Driver={ODBC Driver 17 for SQL Server};Server=172.16.6.196,1433;Database=testDB1;UID=wsl;PWD=greatpond501;


<pyodbc.Cursor at 0x7f4ee9ce8f30>

#### Now let's insert some fake data into our tables, we will use `pyodbc` to directly run SQL queries on the database. 

In [7]:
# faker object for generating random fake data
fake = Faker()

In [22]:
num_rows = [1000, 2000, 5000]

customer_ids = random.sample(range(1, num_rows[0] + 1), num_rows[0])
product_ids = random.sample(range(1, num_rows[1] + 1), num_rows[1])
order_ids = random.sample(range(1, num_rows[2] + 1), num_rows[2])


# Clear out the tables
cursor.execute("DELETE FROM Orders")
cursor.execute("DELETE FROM Products")
cursor.execute("DELETE FROM Customers")
conn.commit()

In [23]:
# insert data into Customers table
for customer_id in customer_ids:
    cursor.execute("INSERT INTO Customers (CustomerID, CustomerName, ContactName, Country) VALUES (?, ?, ?, ?)",
                   (customer_id, fake.company(), fake.name(), fake.country()))
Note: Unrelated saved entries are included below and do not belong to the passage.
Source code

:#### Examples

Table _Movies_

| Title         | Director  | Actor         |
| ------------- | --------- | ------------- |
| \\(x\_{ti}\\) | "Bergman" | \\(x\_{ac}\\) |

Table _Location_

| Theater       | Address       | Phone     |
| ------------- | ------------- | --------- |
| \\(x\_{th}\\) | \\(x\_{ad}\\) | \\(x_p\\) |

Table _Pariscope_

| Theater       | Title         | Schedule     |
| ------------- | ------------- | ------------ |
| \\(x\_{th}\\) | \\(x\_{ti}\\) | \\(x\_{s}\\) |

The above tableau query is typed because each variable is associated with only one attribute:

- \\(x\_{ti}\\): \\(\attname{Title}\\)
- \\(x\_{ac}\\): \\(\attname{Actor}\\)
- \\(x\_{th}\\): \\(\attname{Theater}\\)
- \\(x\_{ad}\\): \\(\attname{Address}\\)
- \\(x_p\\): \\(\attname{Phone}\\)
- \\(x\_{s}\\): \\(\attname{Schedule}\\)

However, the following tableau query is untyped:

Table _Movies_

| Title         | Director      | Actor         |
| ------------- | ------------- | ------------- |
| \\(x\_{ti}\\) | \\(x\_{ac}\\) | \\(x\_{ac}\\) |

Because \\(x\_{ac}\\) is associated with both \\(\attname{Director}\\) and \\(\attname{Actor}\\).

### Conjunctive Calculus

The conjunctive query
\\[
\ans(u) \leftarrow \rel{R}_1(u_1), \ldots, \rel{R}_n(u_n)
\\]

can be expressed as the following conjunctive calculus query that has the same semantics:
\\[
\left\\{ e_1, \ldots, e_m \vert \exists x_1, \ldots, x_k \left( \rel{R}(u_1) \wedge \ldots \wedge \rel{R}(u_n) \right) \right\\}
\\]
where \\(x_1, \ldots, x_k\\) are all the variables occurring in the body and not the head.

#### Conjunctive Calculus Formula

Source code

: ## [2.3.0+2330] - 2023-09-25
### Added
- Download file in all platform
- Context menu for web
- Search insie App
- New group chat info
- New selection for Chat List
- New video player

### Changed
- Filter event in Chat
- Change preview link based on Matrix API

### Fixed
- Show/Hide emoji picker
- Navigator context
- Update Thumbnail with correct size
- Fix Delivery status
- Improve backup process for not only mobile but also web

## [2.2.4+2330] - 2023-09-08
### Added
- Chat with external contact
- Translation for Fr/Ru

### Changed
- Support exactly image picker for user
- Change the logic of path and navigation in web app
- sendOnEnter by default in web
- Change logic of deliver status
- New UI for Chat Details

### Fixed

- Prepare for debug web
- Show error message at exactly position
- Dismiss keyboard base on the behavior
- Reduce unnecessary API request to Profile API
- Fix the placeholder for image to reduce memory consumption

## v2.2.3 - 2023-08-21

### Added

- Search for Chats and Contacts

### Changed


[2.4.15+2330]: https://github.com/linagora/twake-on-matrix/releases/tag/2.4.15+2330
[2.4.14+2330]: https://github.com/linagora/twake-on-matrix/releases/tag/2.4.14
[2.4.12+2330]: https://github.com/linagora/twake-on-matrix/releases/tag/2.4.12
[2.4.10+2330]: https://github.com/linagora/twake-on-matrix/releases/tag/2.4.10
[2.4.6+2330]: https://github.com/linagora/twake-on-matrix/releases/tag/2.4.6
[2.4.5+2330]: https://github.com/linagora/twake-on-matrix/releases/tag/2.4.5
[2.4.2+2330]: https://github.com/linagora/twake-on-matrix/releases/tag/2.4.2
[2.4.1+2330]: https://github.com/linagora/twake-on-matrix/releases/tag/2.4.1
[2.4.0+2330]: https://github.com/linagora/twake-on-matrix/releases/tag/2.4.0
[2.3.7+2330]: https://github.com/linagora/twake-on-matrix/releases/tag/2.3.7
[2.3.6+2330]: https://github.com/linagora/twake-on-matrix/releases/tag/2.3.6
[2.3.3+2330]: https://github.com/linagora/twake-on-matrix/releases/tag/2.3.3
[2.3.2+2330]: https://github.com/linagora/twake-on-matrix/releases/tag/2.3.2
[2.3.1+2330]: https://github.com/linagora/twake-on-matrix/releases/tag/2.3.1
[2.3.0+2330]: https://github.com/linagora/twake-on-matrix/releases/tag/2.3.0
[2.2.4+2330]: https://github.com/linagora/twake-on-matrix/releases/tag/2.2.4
# insert data into Products table
for product_id in product_ids:
    cursor.execute("INSERT INTO Products (ProductID, ProductName, SupplierID, CategoryID, UnitPrice) VALUES (?, ?, ?, ?, ?)",
                   (product_id, fake.word(),fake.random_int(min=1, max=100), fake.random_int(min=1, max=100), fake.random_number(digits=2)))

# insert data into Orders table
for order_id in order_ids:
    cursor.execute("INSERT INTO Orders (OrderID, CustomerID, OrderDate, TotalAmount) VALUES (?, ?, ?, ?)",
                   (order_id, random.choice(customer_ids), fake.date_time_this_decade(), fake.random_number(digits=2)))


cursor.commit()
conn.close()